Roman Legien

deutscher Politiker (CDU), MdA und Bezirksbürgermeister von Berlin-Charlottenburg From Wikipedia, the free encyclopedia

Rudolf Roman Legien (* 26. Dezember 1927 in Danzig[1]; † 13. Februar 2015[2]) war ein deutscher Politiker (CDU).

Kandidatenplakat zur Abgeordnetenhauswahl in West-Berlin 1985
Das Grab von Roman Legien und seiner Ehefrau Brigitta geborene Dietrich auf dem Friedhof Heerstraße in Berlin.

Leben

Roman Legien trat 1951 in die CDU ein[3] und war in den 1950er-Jahren Referent des Berliner Bürgermeisters Franz Amrehn und Stellvertretender Leiter des Büros für Gesamtberliner Fragen. In dieser Zeit veröffentlichte er Aufsätze über die Rechtsentwicklung in der DDR und über den Viermächtestatus Berlins. 1961 wurde er Gesundheitsstadtrat in Charlottenburg.

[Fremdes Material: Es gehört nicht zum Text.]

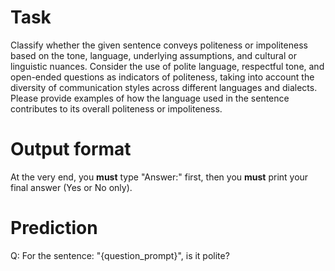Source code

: # Task
Classify whether the given sentence conveys politeness or impoliteness based on the tone, language, underlying assumptions, and cultural or linguistic nuances. Consider the use of polite language, respectful tone, and open-ended questions as indicators of politeness, taking into account the diversity of communication styles across different languages and dialects. Please provide examples of how the language used in the sentence contributes to its overall politeness or impoliteness.

# Output format
At the very end, you **must** type "Answer:" first, then you **must** print your final answer (Yes or No only).

# Prediction
Q: For the sentence: "{question_prompt}", is it polite?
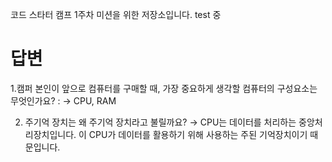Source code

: 코드 스타터 캠프 1주차 미션을 위한 저장소입니다.
test 중
# 답변
1.캠퍼 본인이 앞으로 컴퓨터를 구매할 때, 가장 중요하게 생각할 컴퓨터의 구성요소는 무엇인가요? :
→ CPU, RAM

2. 주기억 장치는 왜 주기억 장치라고 불릴까요?
→ CPU는 데이터를 처리하는 중앙처리장치입니다. 이 CPU가 데이터를 활용하기 위해 사용하는 주된 기억장치이기 때문입니다.
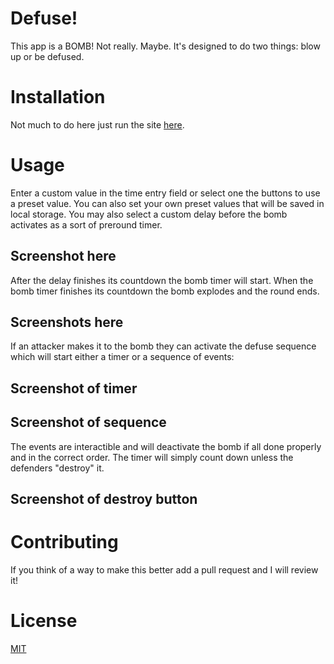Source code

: # Defuse!

This app is a BOMB! Not really. Maybe. It's designed to do two things: blow up or be defused.

# Installation

Not much to do here just run the site [here](https://squiddotjpeg.github.io/defuse/).

# Usage

Enter a custom value in the time entry field or select one the buttons to use a preset value. 
You can also set your own preset values that will be saved in local storage. You may also select a custom delay before the bomb activates as a sort of preround timer. 

## Screenshot here

After the delay finishes its countdown the bomb timer will start. When the bomb timer finishes its countdown the bomb explodes and the round ends.

## Screenshots here

If an attacker makes it to the bomb they can activate the defuse sequence which will start either a timer or a sequence of events:

## Screenshot of timer

## Screenshot of sequence

The events are interactible and will deactivate the bomb if all done properly and in the correct order. The timer will simply count down unless the defenders "destroy" it.

## Screenshot of destroy button

# Contributing

If you think of a way to make this better add a pull request and I will review it!

# License 

[MIT](https://opensource.org/licenses/MIT)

Legien wurde 1971 durch eine CDU-FDP-Koalition zum Bezirksbürgermeister von Charlottenburg gewählt.[4][5] Nach einer zweiten Amtszeit als Bezirksbürgermeister von 1975 bis 1979 war er zwischen 1981 und 1989 Mitglied des Abgeordnetenhauses von Berlin. Sein Amtsnachfolger im Bezirksamt Charlottenburg war Eckard Lindemann.[6] Als Kämpfer gegen die nach seiner Ansicht verfehlte Ostpolitik Willy Brandts unterstützte Legien in den Jahren 1974 bis 1976 den rechtslastigen Bund Freies Deutschland.[7][8]

Von 1990 bis 1993 gab er als Lehrbeauftragter an der Universität Potsdam Veranstaltungen über Kommunalpolitik, Medien und die Fusion Berlins mit Brandenburg. In dieser Zeit war er zudem in den Jahren 1990/91 als Berater der Gemeinde Wustermark tätig und von 1992 bis 1993 Mitgeschäftsführer der Güterverkehrszentren-Entwicklungsgesellschaft Brandenburg-Berlin mbH.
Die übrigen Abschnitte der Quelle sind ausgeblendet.